**Problems to work on:**
a: In the Princeton Chatter post, who is featured in the cover story of the June 6 issue of Princeton Alumni Weekly?
b: Quote the Princeton Chatter post from "Wednesday, June 06, 2018" to "to the labeling.".

**Selected extract:**
Content starts
Wednesday, June 06, 2018

Princeton Chatter

VNC to 2D

I set myself up for a battery of medical office visits and tests, all the same day.  What better time to catch up on Princeton Alumni Weekly? PAW we call it.  Clever.  Tigers...

The cover story of the June 6 issue features Olga Russakovsky, a professor looking at the issue of bias in Machine Learning.  If those gathering the data were racists (believed in races), chances are the machines will find those patterns all over again, thanks to the labeling.

The article Why America Stumbles... on page 19, seemed an example of how bias equals inertia.  Rick Barton looks at Syria, but not from an existential point of view.  "Does Syria exist?" is not in question, even though its sovereignty is violated daily.

"Does the USA exist?" would be another question to ask, regarding this post Constitutional Banana Republic that took upon itself to bomb Syria recently, with great fanfare, in an effort to prove itself the Final Authority, complete with Nikki Haley's "dead baby" performance in the UN.
Content ends
**Dataset content:**
Content starts
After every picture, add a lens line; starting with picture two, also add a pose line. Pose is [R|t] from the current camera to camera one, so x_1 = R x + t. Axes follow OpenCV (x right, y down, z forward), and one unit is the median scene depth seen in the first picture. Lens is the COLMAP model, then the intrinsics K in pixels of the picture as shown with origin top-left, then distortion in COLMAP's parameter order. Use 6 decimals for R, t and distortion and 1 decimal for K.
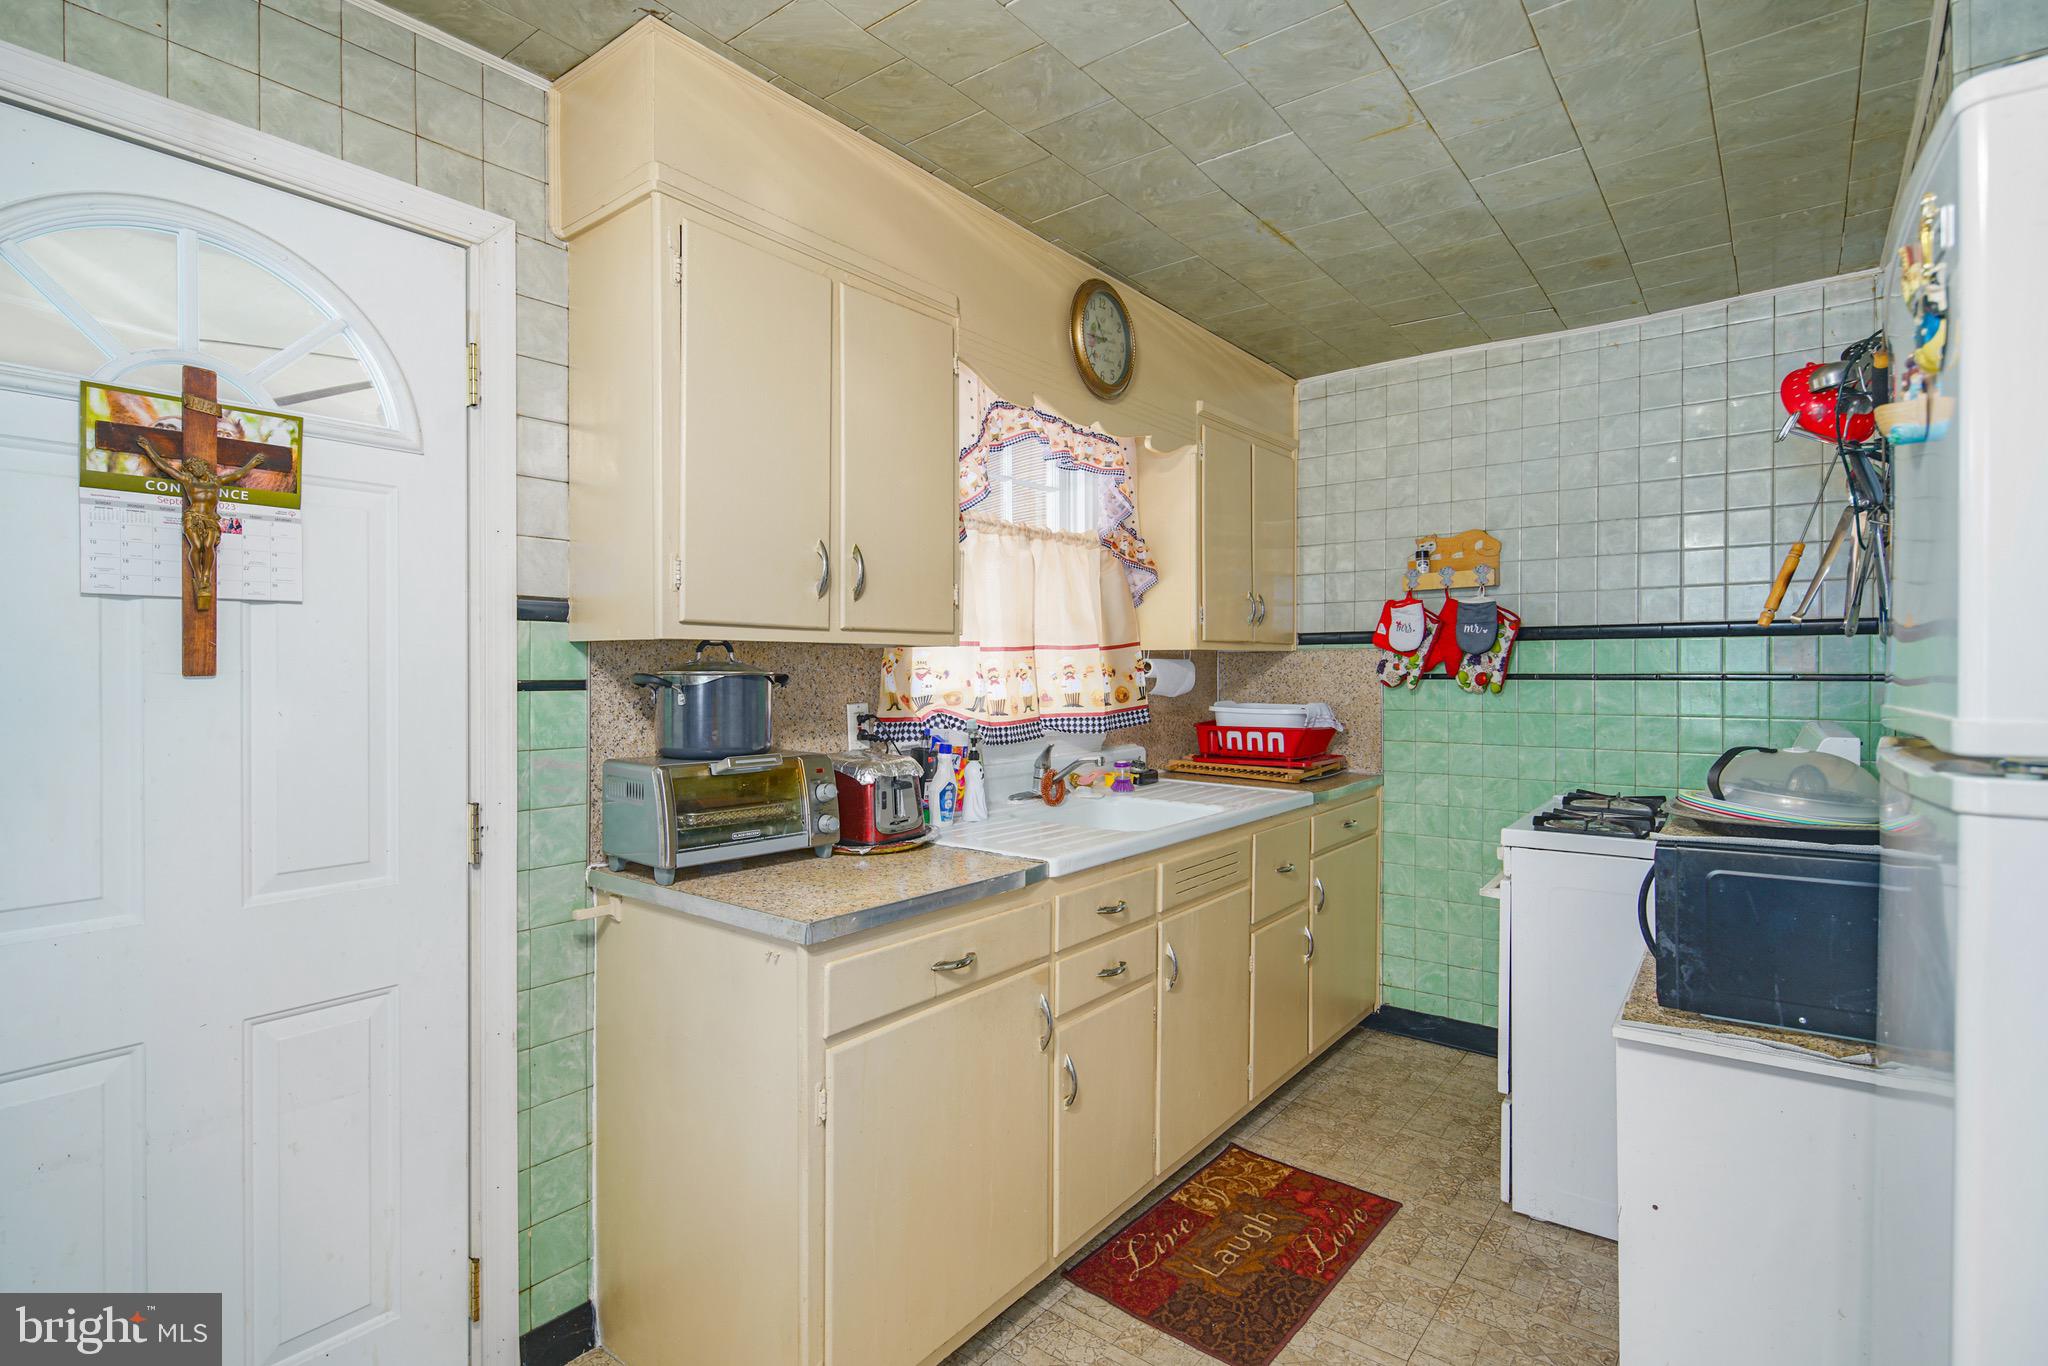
lens RADIAL K [[993.6, 0, 1016.5], [0, 993.6, 681.7], [0, 0, 1]] dist [0.003537, -0.003013]
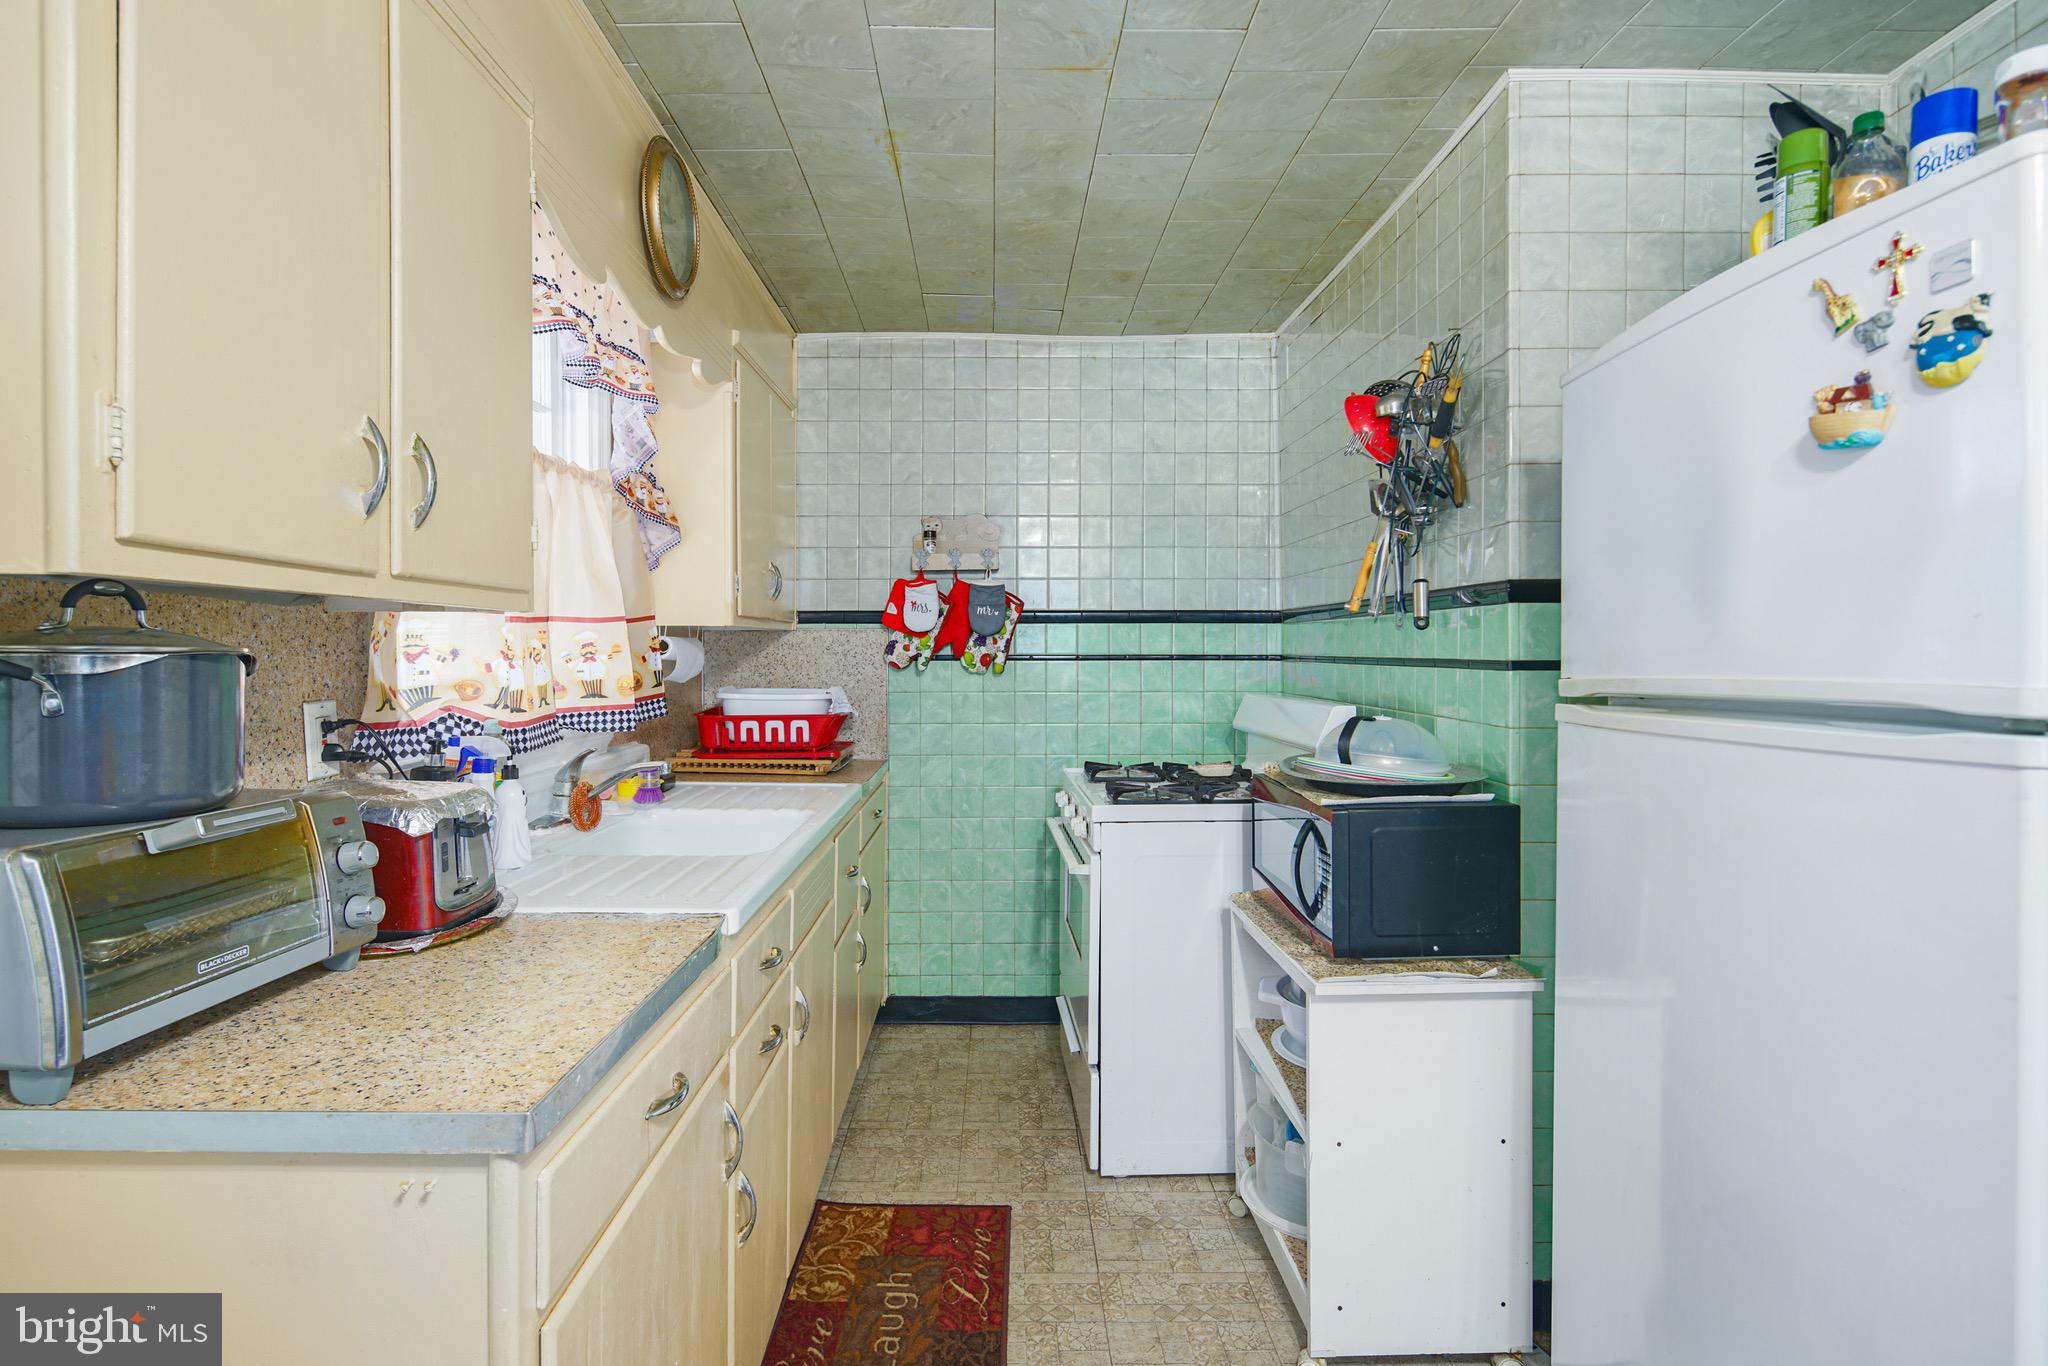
lens RADIAL K [[993.6, 0, 1022.6], [0, 993.6, 668.3], [0, 0, 1]] dist [0.003537, -0.003013]
pose [[0.781095, -0.008579, 0.624353, -0.179694], [0.006573, 0.999963, 0.005516, 0.000687], [-0.624378, -0.000204, 0.781123, 0.220518]]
Content ends
**Answers to the exercise:**
a: Olga Russakovsky, a professor looking at bias in Machine Learning.

b:
Wednesday, June 06, 2018

Princeton Chatter

VNC to 2D

I set myself up for a battery of medical office visits and tests, all the same day.  What better time to catch up on Princeton Alumni Weekly? PAW we call it.  Clever.  Tigers...

The cover story of the June 6 issue features Olga Russakovsky, a professor looking at the issue of bias in Machine Learning.  If those gathering the data were racists (believed in races), chances are the machines will find those patterns all over again, thanks to the labeling.